Thursday, April 5, 2007

Hybrid – One response in a continuum.

“Because of its dedication to permanence, architecture is one of the last modes of thought based on the inert.” (Lynn, 11)

A consistent theme in the hybrid readings was the existence of a multiplicity of instances along a continuum and the advantages that using a computer in design brings in exploring this way of thinking.

FOA discussed intensive space, a differential space. “A continuous and homogenous space has been traditionally the instrument for flexibility, but intensive space is differentially flexible, which means that it offers multiple conditions in a continuum…”(FOA, 17) Is diversity flexibility?

Greg Lynn discusses non-Cartesian, vector and parameter based forms and describes them as animate. Animation, not to be confused with motion, is an evolution of form based on forces. Our ways of dusing technology itself is an animate form because it can be described in terms fo forces and parameters.
“If there is a single concept that must be engaged due to the proliferation of topological shapes and computer-aided tools, it is that in their structures as abstract machines, these technologies area animate.” (Lynn, 41)

At on point, Lynn discusses the Zoologist Thompson. “Thompson was one of the first scientists to notate gradient forces through deformation, inflection, and curvature. These three terms all involve the registration of force on form.” (26) In an odd coincidence, yesterday in my CE130 class, we derived formulas for deformation, inflection and curvature, each a derivative or integration of the other, derived from the forces, which integrate to find the shear, which integrate to find the moment, again to deflection, again to inflection and then curvature. The differential relationship between these materials to forces and inputs can be applied to a topological architecture. “[T]opology allows for not just the incorporation of a single moment but rather a multiplicity of vectors, and therefore, a multiplicity of times in a single continuous surface.” (Lynn, 13)

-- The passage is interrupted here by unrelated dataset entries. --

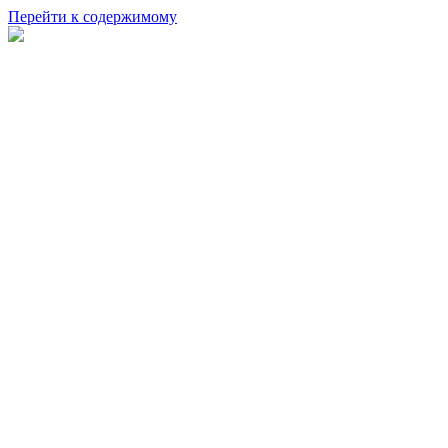
Перейти к содержимому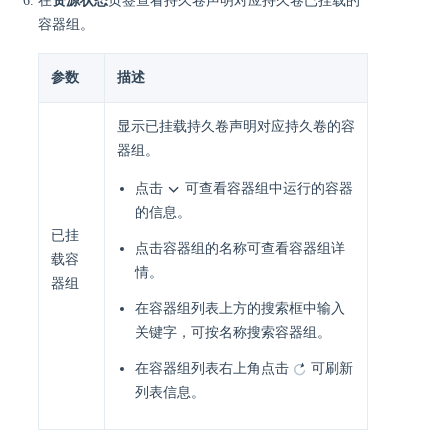
在
资源状态
页签查看持久卷声明对应持久卷已挂载的
容器组。
参数
描述
显示已挂载持久卷声明对应持久卷的容
器组。
点击
可查看容器组中运行的容器
的信息。
已挂
点击容器组的名称可查看容器组详
载容
情。
器组
在容器组列表上方的搜索框中输入
关键字，可按名称搜索容器组。
在容器组列表右上角点击
可刷新
列表信息。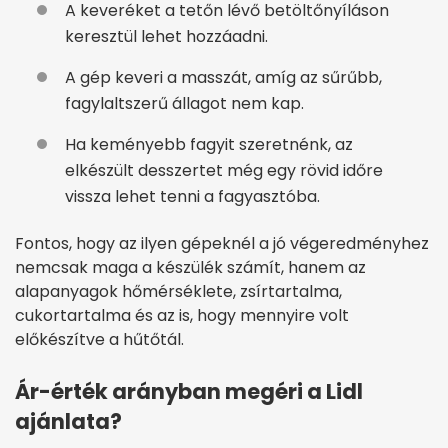
A keveréket a tetőn lévő betöltőnyíláson
keresztül lehet hozzáadni.
A gép keveri a masszát, amíg az sűrűbb,
fagylaltszerű állagot nem kap.
Ha keményebb fagyit szeretnénk, az
elkészült desszertet még egy rövid időre
vissza lehet tenni a fagyasztóba.
Fontos, hogy az ilyen gépeknél a jó végeredményhez
nemcsak maga a készülék számít, hanem az
alapanyagok hőmérséklete, zsírtartalma,
cukortartalma és az is, hogy mennyire volt
előkészítve a hűtőtál.
Ár-érték arányban megéri a Lidl
ajánlata?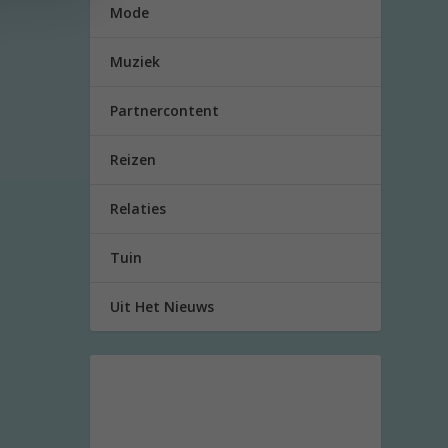
Mode
Muziek
Partnercontent
Reizen
Relaties
Tuin
Uit Het Nieuws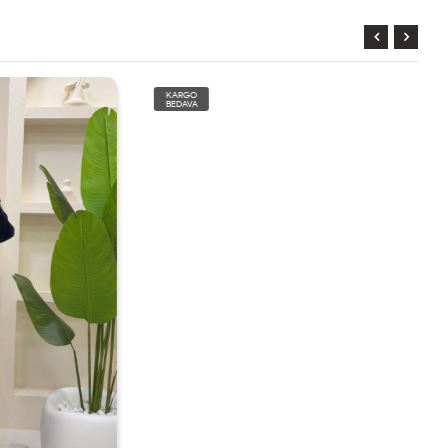
KARGO
BEDAVA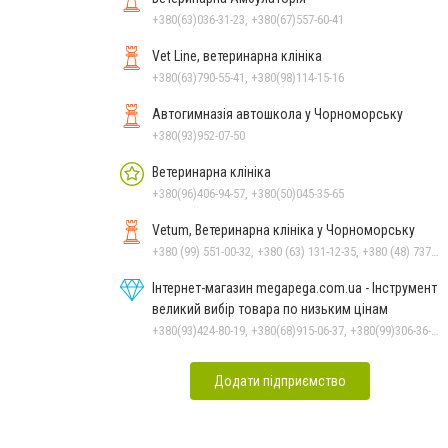
+380(63)036-31-23, +380(67)557-60-41
Vet Line, ветеринарна клініка
+380(63)790-55-41, +380(98)114-15-16
Автогимназія автошкола у Чорноморську
+380(93)952-07-50
Ветеринарна клініка
+380(96)406-94-57, +380(50)045-35-65
Vetum, Ветеринарна клініка у Чорноморську
+380 (99) 551-00-32, +380 (63) 131-12-35, +380 (48) 737-69-48, +380 (66) 784-33-31
Інтернет-магазин megapega.com.ua - Інструмент
великий вибір товара по низьким цінам
+380(93)424-80-19, +380(68)915-06-37, +380(99)306-36-14
Додати підприємство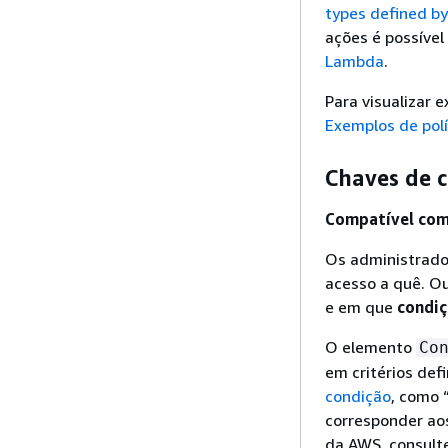
types defined 
ações é possível
Lambda
.
Para visualizar 
Exemplos de pol
Chaves de c
Compatível com 
Os administrado
acesso a quê. Ou
e em que
condi
O elemento
Co
em critérios def
condição
, como 
corresponder aos
da AWS, consult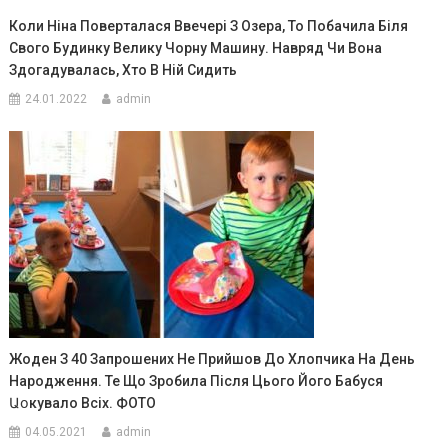
Коли Ніна Поверталася Ввечері З Озера, То Побачила Біля
Свого Будинку Велику Чорну Машину. Навряд Чи Вона
Здогадувалась, Хто В Ній Сидить
24.01.2022
admin
Жоден З 40 Запрошених Не Прийшов До Хлопчика На День
Народження. Те Що Зробила Після Цього Його Бабуся
Աօкувало Всіх. ФОТО
04.05.2021
admin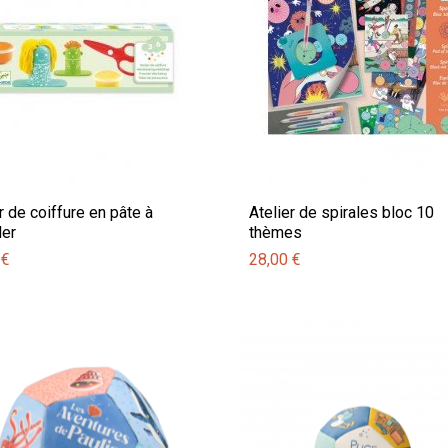
r de coiffure en pâte à
Atelier de spirales bloc 10
er
thèmes
 €
28,00 €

Lynn gives a caution though that we would do well to heed. “The challenge for contemporary architectural theory and design is to try to understand the appearance of these tools in a more sophisticated way that as simply a new set of shapes.” (Lynn, 17)

FOA, too, discussed the presense and power of meaninglessness in their design. “What is most interesting about the development of the competition is precisely how factual and “meaningless” the sequence of decisions that led the project was, despite the many associations that have been made between the project and certain philosophical, cultural or formal trends. In fact, we now see that meaninglessness as the order that builds multiple cultural resonances.” (FOA, 9) The meaningless resonates with an international style ideal. A superficiality and neutrality becomes a sort of international code. If a building is so abstracted it flirts with universal appeal.

In the hybrid article, (which begins with a hybrid phrase, ‘Architectural constructions’) this neutrality is addressed in the idea of scale. “Hybrid structures have no authentic recognizable scale, their organization is geared towards allowing function-related expansion and shrinkage and this results in overlaps and non-determinate spaces that flow into each other.” (Hybrid, 80)

Lynn argues that “multiplicity can constitute a cohesive identity.” (84) The one and the many is an age old problem, and one that is opened for exploration by modern computing methods. The challenge is to find multiplicity, neutrality and meaning at once. “Pragmatism is being bred to utopia in the hope that a painless merger between the two can be brought about.” (114) No small order, indeed, but if, as Lynn argues, technology is an animate form, our investigative tools will evolve with our questions, our architecture and ourselves.